Con relación a la justicia y la fraternidad, muchas categorías eclesiásticas están en deuda con la población de América Latina. ¡Cuánta falta nos hace la dimensión profética de la iglesia! Percibimos sacristía adentro un silencio absoluto ante la violencia dominadora que se ha aprovechado de la pandemia para sumir en más pobreza a las masas poblacionales. Ese silencio (que no denuncia la injusticia) está provocando que cientos, si no miles de personas, se refugien en sectas donde el compromiso social con el hermano está ausente y muchas otras, aún con cierta madurez alcanzada, comiencen —como síntoma y signo de un espantoso derrotismo— a prepararse para vivir felices en el más allá eludiendo todas sus responsabilidades en el más acá que es su hoy y su ahora.
En vía contraria, sí hay categorías que proveen mucha esperanza y nos pueden servir de modelo a seguir. Una de ellas es la clase académica comprometida con la humanidad. Cito a manera de ejemplo la propuesta del P. Adolfo Nicolás, S.J., con relación al sentido social de las profesiones: «La docencia realmente práctica debe orientarse a la formación de buenos profesionales que, siendo técnicamente competentes, sepan descubrir y vivir el sentido social de toda profesión: el servicio experto a la sociedad en un campo concreto… formar personas “útiles”, es quizás formar servidores. No formar a los mejores del mundo, sino formar a los mejores para el mundo. Con lo que la excelencia de un profesional se mide ante todo con el parámetro del mayor servicio a la familia humana»[2].
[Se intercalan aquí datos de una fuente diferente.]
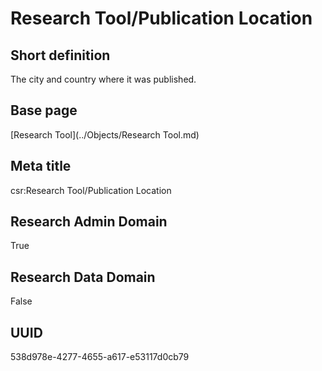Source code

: # Research Tool/Publication Location
## Short definition
The city and country where it was published.
## Base page
[Research Tool](../Objects/Research Tool.md)
## Meta title
csr:Research Tool/Publication Location
## Research Admin Domain
True
## Research Data Domain
False
## UUID
538d978e-4277-4655-a617-e53117d0cb79
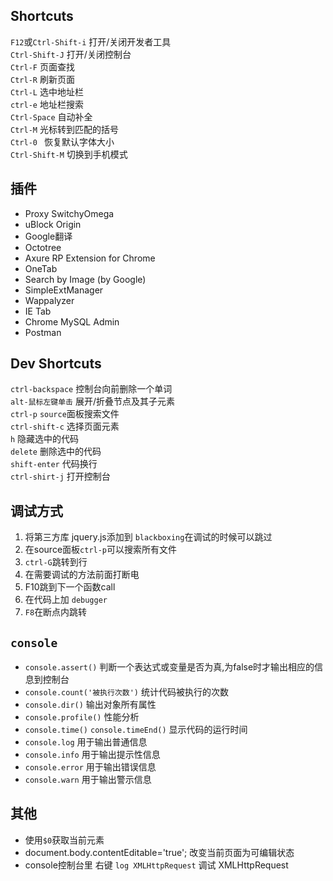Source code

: ## Shortcuts

`F12`或`Ctrl-Shift-i` 打开/关闭开发者工具  
`Ctrl-Shift-J`  打开/关闭控制台  
`Ctrl-F`  页面查找  
`Ctrl-R`  刷新页面  
`Ctrl-L`  选中地址栏  
`ctrl-e`  地址栏搜索  
`Ctrl-Space`  自动补全  
`Ctrl-M`  光标转到匹配的括号  
`Ctrl-0 ` 恢复默认字体大小  
`Ctrl-Shift-M` 切换到手机模式  

## 插件
- Proxy SwitchyOmega
- uBlock Origin
- Google翻译
- Octotree
- Axure RP Extension for Chrome
- OneTab
- Search by Image (by Google)
- SimpleExtManager
- Wappalyzer
- IE Tab
- Chrome MySQL Admin
- Postman

## Dev Shortcuts

`ctrl-backspace`  控制台向前删除一个单词  
`alt-鼠标左键单击`  展开/折叠节点及其子元素  
`ctrl-p`  `source`面板搜索文件  
`ctrl-shift-c`  选择页面元素  
`h`  隐藏选中的代码  
`delete` 删除选中的代码  
`shift-enter` 代码换行  
`ctrl-shirt-j`  打开控制台  

## 调试方式

1. 将第三方库 jquery.js添加到 `blackboxing`在调试的时候可以跳过
2. 在source面板`ctrl-p`可以搜索所有文件
3. `ctrl-G`跳转到行
4. 在需要调试的方法前面打断电
5. F10跳到下一个函数call
6. 在代码上加 `debugger`
7. `F8`在断点内跳转

## `console`
- `console.assert()` 判断一个表达式或变量是否为真,为false时才输出相应的信息到控制台
- `console.count('被执行次数')` 统计代码被执行的次数
- `console.dir()` 输出对象所有属性
- `console.profile()` 性能分析
- `console.time()` `console.timeEnd()` 显示代码的运行时间
- `console.log`  用于输出普通信息
- `console.info`  用于输出提示性信息
- `console.error` 用于输出错误信息
- `console.warn` 用于输出警示信息


## 其他

- 使用`$0`获取当前元素
- document.body.contentEditable='true';  改变当前页面为可编辑状态
- console控制台里  右键 `log XMLHttpRequest` 调试 XMLHttpRequest
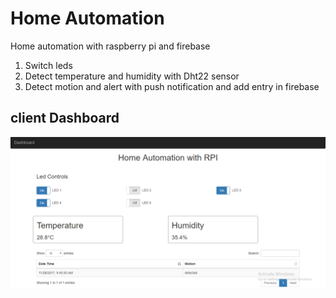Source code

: # Home Automation
Home automation with raspberry pi and firebase
1. Switch leds 
2. Detect temperature and humidity with Dht22 sensor
3. Detect motion and alert with push notification and add entry in firebase

## client Dashboard
![dashboard](https://github.com/iammemon/home_automation/blob/master/screenshots/client.PNG)

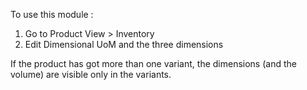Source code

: To use this module :

1.  Go to Product View \> Inventory
2.  Edit Dimensional UoM and the three dimensions

If the product has got more than one variant, the dimensions (and the
volume) are visible only in the variants.

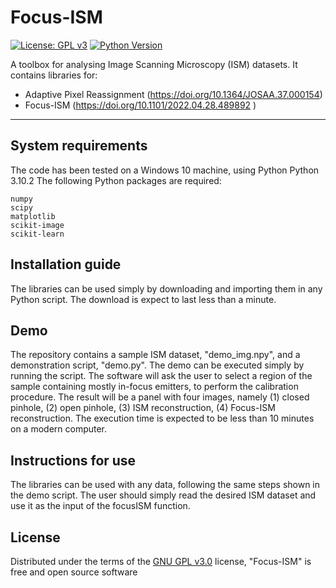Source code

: # Focus-ISM

[![License: GPL v3](https://img.shields.io/badge/License-GPLv3-green.svg)](https://github.com/Alessandro-Zunino/Focus-ISM/blob/main/LICENSE)
[![Python Version](https://img.shields.io/pypi/pyversions/napari-ISM.svg?color=green)](https://python.org)

A toolbox for analysing Image Scanning Microscopy (ISM) datasets. It contains libraries for:

* Adaptive Pixel Reassignment (https://doi.org/10.1364/JOSAA.37.000154)
* Focus-ISM (https://doi.org/10.1101/2022.04.28.489892 )

----------------------------------

## System requirements

The code has been tested on a Windows 10 machine, using Python Python 3.10.2
The following Python packages are required:

	numpy
	scipy
	matplotlib
	scikit-image
	scikit-learn

## Installation guide

The libraries can be used simply by downloading and importing them in any Python script.
The download is expect to last less than a minute.

## Demo

The repository contains a sample ISM dataset, "demo_img.npy", and a demonstration script, "demo.py".
The demo can be executed simply by running the script. The software will ask the user to select a region of the sample containing mostly in-focus emitters, to perform the calibration procedure.
The result will be a panel with four images, namely (1) closed pinhole, (2) open pinhole, (3) ISM reconstruction, (4) Focus-ISM reconstruction.
The execution time is expected to be less than 10 minutes on a modern computer.

## Instructions for use

The libraries can be used with any data, following the same steps shown in the demo script.
The user should simply read the desired ISM dataset and use it as the input of the focusISM function.

## License

Distributed under the terms of the [GNU GPL v3.0] license,
"Focus-ISM" is free and open source software

[MIT]: http://opensource.org/licenses/MIT
[BSD-3]: http://opensource.org/licenses/BSD-3-Clause
[GNU GPL v3.0]: http://www.gnu.org/licenses/gpl-3.0.txt
[GNU LGPL v3.0]: http://www.gnu.org/licenses/lgpl-3.0.txt
[Apache Software License 2.0]: http://www.apache.org/licenses/LICENSE-2.0
[Mozilla Public License 2.0]: https://www.mozilla.org/media/MPL/2.0/index.txt

[file an issue]: https://github.com/VicidominiLab/ISM-processing/issues

[tox]: https://tox.readthedocs.io/en/latest/
[pip]: https://pypi.org/project/pip/
[PyPI]: https://pypi.org/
¿Qué resonancias nos deja la anterior propuesta? Para mí encarna un modo esperanzador de prever y garantizar el futuro de la humanidad.
Dejo al lector discernir sus respuestas porque la esperanza se puede construir, en cualquier momento y en cualquier lugar.
Éxitos en este año 2022.
[1] Mongillo, Dalmazio. (1974). Diccionario Enciclopédico de Teología Moral. Madrid. Ediciones Paulinas. P.324
[2] Adolfo Nicolás, S.J.: “Misión y Universidad: ¿Qué futuro queremos?” ESADE, Barcelona, España, 12 de noviembre de 2008, p.7.